Associations between ApoB and CSF AD biomarkers in different diagnostic subgroups. (A) Associations of ApoB with CSF Aβ42 in CN and SCD subgroups. (B) Associations of ApoB with CSF p‐tau in CN and SCD subgroups. (C) Associations of ApoB with CSF t‐tau in CN and SCD subgroups. (D) Associations of ApoB with CSF Aβ40 in CN and SCD subgroups. (E) Associations of ApoB with CSF Aβ42/40 in CN and SCD subgroups. (F) Associations of ApoB with CSF p‐tau/Aβ42 in CN and SCD subgroups. (G) Associations of ApoB with CSF t‐tau/Aβ42 in CN and SCD subgroups.

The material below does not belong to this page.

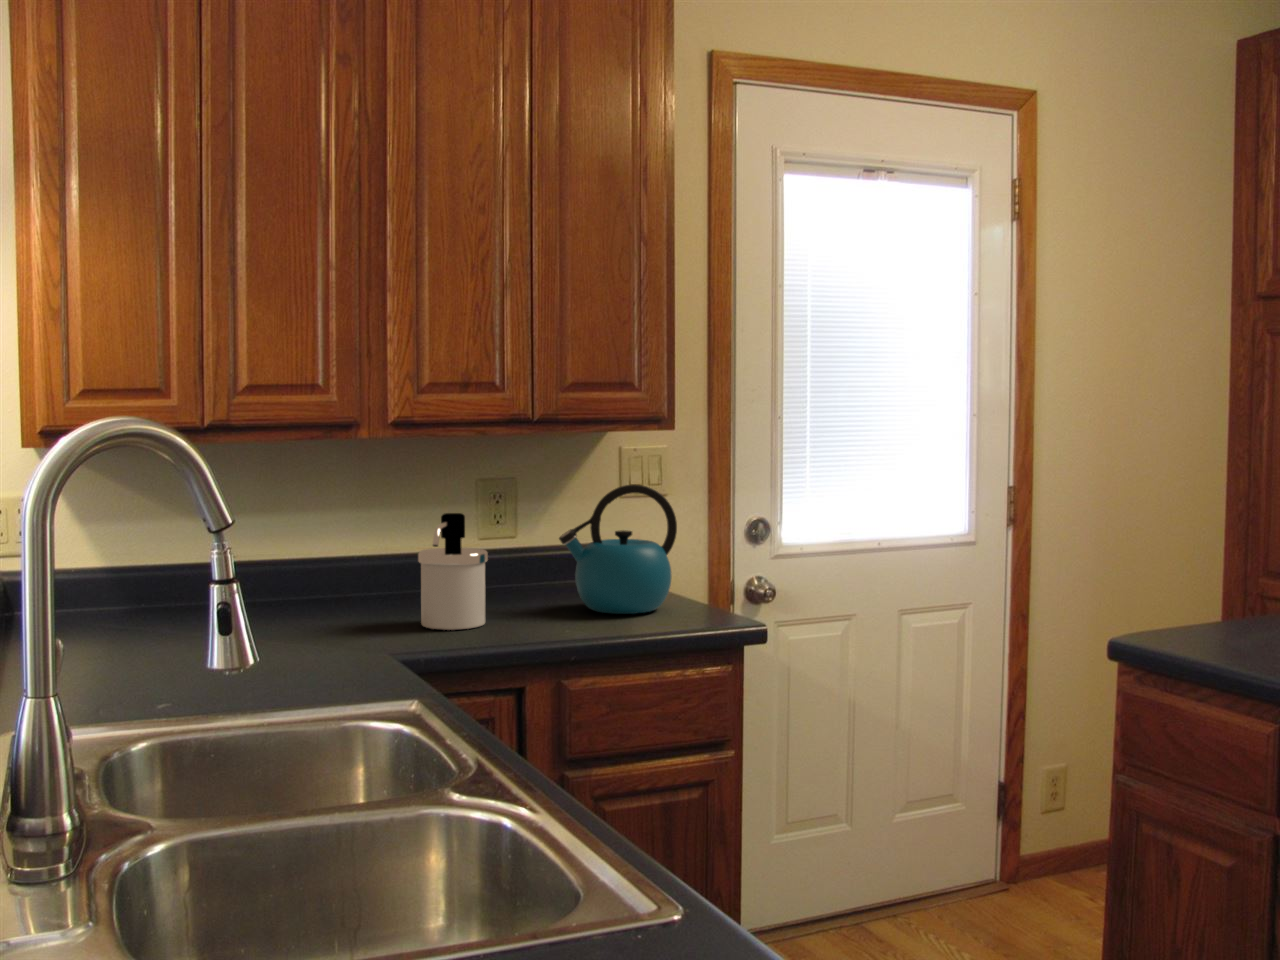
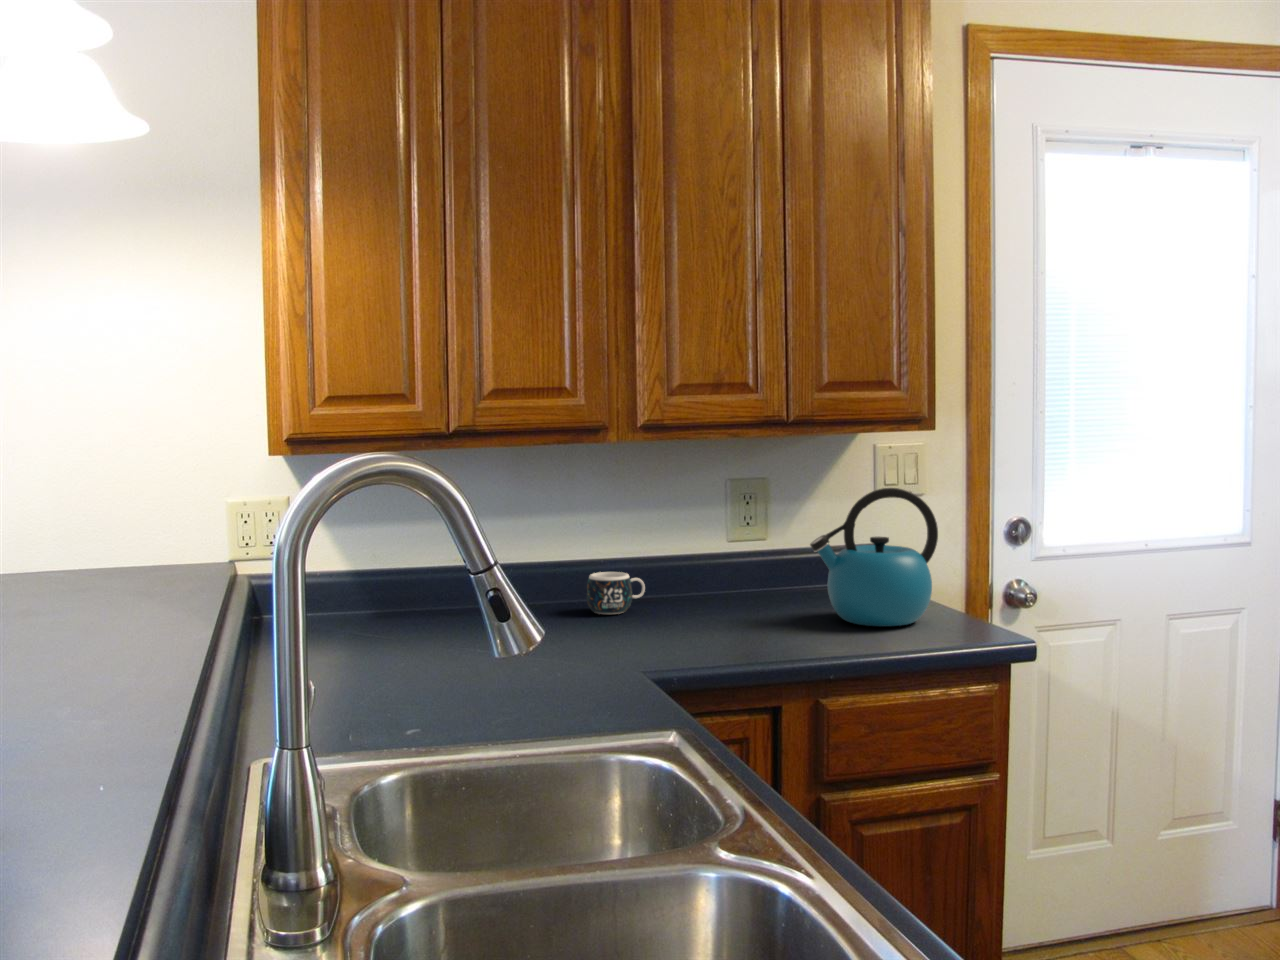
soap dispenser: present [418,513,488,630] -> none [665,519,736,641]
mug: none [341,568,400,609] -> present [586,572,645,614]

Abbreviations: CN, cognitively normal participants; SCD, participants with subjective cognitive decline; CSF, cerebrospinal fluid; Aβ, amyloid‐β; p‐tau, phosphorylated tau protein; t‐tau, total tau protein; ApoB, Apolipoprotein B. Multiple linear regression models were used to examine the associations between serum ApoB levels and CSF biomarkers, adjusting for age, sex, education, and APOEɛ4 status.

Figure 4

Associations between ApoB and CSF AD biomarkers among different weight participants in SCD subgroup. (A) Associations of ApoB with CSF Aβ42 in normal‐weight and overweight participants. (B) Associations of ApoB with CSF p‐tau in normal‐weight and overweight participants. (C) Associations of ApoB with CSF t‐tau in normal‐weight and overweight participants. (D) Associations of ApoB with CSF Aβ40 in normal‐weight and overweight participants. (E) Associations of ApoB with CSF Aβ42/40 in normal‐weight and overweight participants. (F) Associations of ApoB with CSF p‐tau/Aβ42 in normal‐weight and overweight participants. (G) Associations of ApoB with CSF t‐tau/Aβ42 in normal‐weight and overweight participants. Abbreviations: CSF, cerebrospinal fluid; Aβ, amyloid‐β; p‐tau, phosphorylated tau protein; t‐tau, total tau protein; ApoB, Apolipoprotein B. Multiple linear regression models were used to examine the associations between serum ApoB levels and CSF biomarkers, adjusting for age, sex, education and APOEɛ4 status.